Ce qui distingue « l’homme civilisé » du « primitif », c’est l’attitude devant l’Histoire, dit
Lévi-Strauss. Les primitifs n’aiment pas l’Histoire, ils désirent ne pas en avoir ; ils se veulent
primitifs plus qu’ils ne le sont véritablement. En fait, bien des événements ont bousculé les
sociétés sauvages — guerre et paix, règnes et révolutions —, mais elles préfèrent en effacer
les traces. Ces sociétés préfèrent se voir immuables, telles qu’elles se croient créées par les
dieux. Chez nous autres « modernes », à l’inverse, l’Histoire est un objet de vénération. C’est
par l’idée que nous nous faisons de notre histoire que nous cherchons à comprendre le passé,
le présent et à orienter l’avenir. L’Histoire est, selon Lévi-Strauss, le dernier mythe des
sociétés « modernes ». Nous arrangeons l’Histoire à la manière dont les primitifs arrangent les
mythes : une manipulation arbitraire pour inventer une vision globale de l’Univers.

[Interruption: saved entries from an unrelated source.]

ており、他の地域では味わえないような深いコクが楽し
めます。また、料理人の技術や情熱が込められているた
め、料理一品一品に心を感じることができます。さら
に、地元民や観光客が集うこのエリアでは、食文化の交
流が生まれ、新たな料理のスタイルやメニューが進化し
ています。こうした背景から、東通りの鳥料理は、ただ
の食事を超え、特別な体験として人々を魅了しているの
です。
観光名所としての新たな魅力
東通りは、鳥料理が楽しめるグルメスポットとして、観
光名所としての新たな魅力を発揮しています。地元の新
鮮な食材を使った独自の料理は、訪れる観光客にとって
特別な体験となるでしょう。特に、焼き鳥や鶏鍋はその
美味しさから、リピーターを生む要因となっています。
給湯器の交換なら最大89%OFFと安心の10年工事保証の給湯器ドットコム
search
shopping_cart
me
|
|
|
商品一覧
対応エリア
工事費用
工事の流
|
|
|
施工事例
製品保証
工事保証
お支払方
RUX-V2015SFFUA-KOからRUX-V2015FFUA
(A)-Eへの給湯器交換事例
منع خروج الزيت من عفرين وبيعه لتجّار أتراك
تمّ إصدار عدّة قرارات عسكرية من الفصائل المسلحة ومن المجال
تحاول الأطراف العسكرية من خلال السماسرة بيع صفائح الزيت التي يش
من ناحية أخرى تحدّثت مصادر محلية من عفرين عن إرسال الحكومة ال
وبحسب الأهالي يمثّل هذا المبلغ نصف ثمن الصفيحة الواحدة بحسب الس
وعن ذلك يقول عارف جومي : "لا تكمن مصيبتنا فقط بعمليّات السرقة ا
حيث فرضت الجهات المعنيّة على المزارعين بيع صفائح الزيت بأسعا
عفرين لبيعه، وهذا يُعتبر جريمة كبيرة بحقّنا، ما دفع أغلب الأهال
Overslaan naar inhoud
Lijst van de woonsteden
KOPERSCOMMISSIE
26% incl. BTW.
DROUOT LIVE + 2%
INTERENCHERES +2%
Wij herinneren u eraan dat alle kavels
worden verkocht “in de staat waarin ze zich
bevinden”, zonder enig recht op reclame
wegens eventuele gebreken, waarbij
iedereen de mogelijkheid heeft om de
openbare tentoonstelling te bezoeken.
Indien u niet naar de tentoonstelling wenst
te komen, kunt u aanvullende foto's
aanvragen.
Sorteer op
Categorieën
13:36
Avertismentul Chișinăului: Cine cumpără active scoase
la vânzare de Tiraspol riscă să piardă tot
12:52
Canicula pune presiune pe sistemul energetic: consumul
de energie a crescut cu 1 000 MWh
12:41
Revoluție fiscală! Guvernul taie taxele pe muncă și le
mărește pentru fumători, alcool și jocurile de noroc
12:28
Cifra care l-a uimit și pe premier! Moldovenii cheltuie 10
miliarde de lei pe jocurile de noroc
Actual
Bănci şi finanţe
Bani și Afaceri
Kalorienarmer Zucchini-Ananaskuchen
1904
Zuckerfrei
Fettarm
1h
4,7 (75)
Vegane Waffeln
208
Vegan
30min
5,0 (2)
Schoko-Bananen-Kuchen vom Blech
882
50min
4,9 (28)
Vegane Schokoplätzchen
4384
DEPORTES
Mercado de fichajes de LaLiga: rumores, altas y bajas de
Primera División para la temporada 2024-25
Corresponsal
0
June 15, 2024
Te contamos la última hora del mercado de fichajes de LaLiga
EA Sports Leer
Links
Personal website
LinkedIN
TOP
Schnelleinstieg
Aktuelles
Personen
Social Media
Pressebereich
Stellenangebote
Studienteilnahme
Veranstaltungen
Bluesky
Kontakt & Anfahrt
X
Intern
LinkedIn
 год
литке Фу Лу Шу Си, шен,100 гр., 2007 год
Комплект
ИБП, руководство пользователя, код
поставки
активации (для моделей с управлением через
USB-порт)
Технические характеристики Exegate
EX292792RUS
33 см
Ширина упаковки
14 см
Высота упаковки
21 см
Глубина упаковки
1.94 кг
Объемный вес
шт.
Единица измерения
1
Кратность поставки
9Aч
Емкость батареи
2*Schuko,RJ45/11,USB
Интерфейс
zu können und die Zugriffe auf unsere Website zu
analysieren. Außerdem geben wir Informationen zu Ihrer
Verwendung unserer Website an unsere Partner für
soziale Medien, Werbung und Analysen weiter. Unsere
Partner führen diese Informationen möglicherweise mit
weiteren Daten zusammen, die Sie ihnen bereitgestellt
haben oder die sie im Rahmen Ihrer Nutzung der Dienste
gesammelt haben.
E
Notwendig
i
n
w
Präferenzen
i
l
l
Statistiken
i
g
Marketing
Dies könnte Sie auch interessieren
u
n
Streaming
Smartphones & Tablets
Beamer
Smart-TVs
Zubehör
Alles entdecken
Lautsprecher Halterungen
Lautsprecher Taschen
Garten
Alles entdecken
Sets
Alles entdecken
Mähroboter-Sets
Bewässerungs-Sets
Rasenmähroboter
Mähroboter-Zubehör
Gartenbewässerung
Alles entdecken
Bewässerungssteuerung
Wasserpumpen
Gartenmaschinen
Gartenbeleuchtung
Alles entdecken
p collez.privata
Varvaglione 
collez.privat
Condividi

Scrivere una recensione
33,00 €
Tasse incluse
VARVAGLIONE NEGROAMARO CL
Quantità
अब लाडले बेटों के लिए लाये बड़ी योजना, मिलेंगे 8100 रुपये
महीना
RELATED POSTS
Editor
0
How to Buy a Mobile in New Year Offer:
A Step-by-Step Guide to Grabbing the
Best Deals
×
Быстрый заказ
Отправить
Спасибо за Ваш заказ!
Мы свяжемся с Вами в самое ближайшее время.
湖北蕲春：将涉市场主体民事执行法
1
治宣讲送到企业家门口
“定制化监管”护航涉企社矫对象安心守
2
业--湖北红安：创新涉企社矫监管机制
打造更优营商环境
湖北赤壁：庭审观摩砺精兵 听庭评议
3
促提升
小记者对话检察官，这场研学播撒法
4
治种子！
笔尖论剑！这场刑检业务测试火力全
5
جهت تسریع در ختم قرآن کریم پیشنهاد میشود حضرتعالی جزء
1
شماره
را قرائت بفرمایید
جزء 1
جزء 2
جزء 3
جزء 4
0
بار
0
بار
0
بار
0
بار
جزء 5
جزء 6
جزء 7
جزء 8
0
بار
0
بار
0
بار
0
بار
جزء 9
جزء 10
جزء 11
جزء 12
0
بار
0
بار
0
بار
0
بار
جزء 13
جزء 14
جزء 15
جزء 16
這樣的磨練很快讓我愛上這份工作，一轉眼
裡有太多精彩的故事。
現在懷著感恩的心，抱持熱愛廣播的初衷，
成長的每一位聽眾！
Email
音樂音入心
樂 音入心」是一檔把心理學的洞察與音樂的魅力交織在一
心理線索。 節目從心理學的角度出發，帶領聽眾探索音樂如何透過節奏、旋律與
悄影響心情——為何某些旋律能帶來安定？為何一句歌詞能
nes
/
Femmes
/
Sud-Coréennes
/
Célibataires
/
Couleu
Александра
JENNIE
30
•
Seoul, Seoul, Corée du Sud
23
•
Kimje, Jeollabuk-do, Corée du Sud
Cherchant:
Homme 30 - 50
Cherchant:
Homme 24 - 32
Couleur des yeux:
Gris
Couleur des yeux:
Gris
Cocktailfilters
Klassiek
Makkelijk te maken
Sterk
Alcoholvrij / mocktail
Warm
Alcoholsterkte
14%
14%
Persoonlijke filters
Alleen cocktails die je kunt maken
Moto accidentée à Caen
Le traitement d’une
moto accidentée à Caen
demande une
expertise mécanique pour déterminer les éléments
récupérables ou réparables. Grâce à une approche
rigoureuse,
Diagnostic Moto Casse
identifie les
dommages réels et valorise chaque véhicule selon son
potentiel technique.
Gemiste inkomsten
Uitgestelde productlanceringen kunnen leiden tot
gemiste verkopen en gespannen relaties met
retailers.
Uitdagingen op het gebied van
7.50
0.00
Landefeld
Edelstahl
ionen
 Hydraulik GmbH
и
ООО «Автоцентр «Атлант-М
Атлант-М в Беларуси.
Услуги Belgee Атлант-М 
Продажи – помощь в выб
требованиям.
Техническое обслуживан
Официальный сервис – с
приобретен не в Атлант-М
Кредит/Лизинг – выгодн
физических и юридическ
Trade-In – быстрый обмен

La découverte du Nouveau Monde et le colonialisme furent un désastre humain, « le crime
des crimes ». Mais, dit Lévi-Strauss, nous ne sommes pas pour autant coupables de ce qu’a
fait Christophe Colomb ou de ce qu’ont fait nos grands-parents. Aussi, juge-t-il absurde et
mal orientée la culpabilité des intellectuels européens qui pleurent sur le Tiers-Monde. « Les
dirigeants actuels du Tiers-monde sont au moins aussi responsables de la destruction des
cultures dites ‘arriérées’ qui subsistaient chez eux, que ne l’est l’Occident actuel ».
Sa conférence devant l’Unesco en 1971 causa un énorme scandale. Trois observations en
furent la cause : 1. « La génétique moderne, en discréditant la notion de race et en lui
substituant celle des stocks génétiques, permettait d’en parler autrement qu’en termes
métaphysiques et de comprendre sur quelles données objectives reposaient les distinctions.
2. Entre les cultures il est normal que, mises en contact sur des territoires contigus ou qui se
chevauchent, elles génèrent des réactions d’agressivité. Les « primitifs » le savent bien. 3. Les
cultures sont créatives lorsqu’elles ne s’isolent pas trop, mais il faut qu’elles s’isolent quand
même un peu ». Si les cultures ne communiquent pas, elles se sclérosent, mais il ne faut pas
non plus qu’elles communiquent trop vite, afin de se donner le temps d’assimiler ce qu’elles
empruntent au dehors. « Aujourd’hui (1989), dit Lévi-Strauss, le Japon me paraît l’un des
seuls pays à atteindre cet optimum : il absorbe beaucoup de l’extérieur et refuse
beaucoup ».Mes origines juives ne m’ont jamais tourmenté, ni le judaïsme comme religion.
Je me sens plus proche de l’animisme, en particulier du shintoïsme des Japonais ».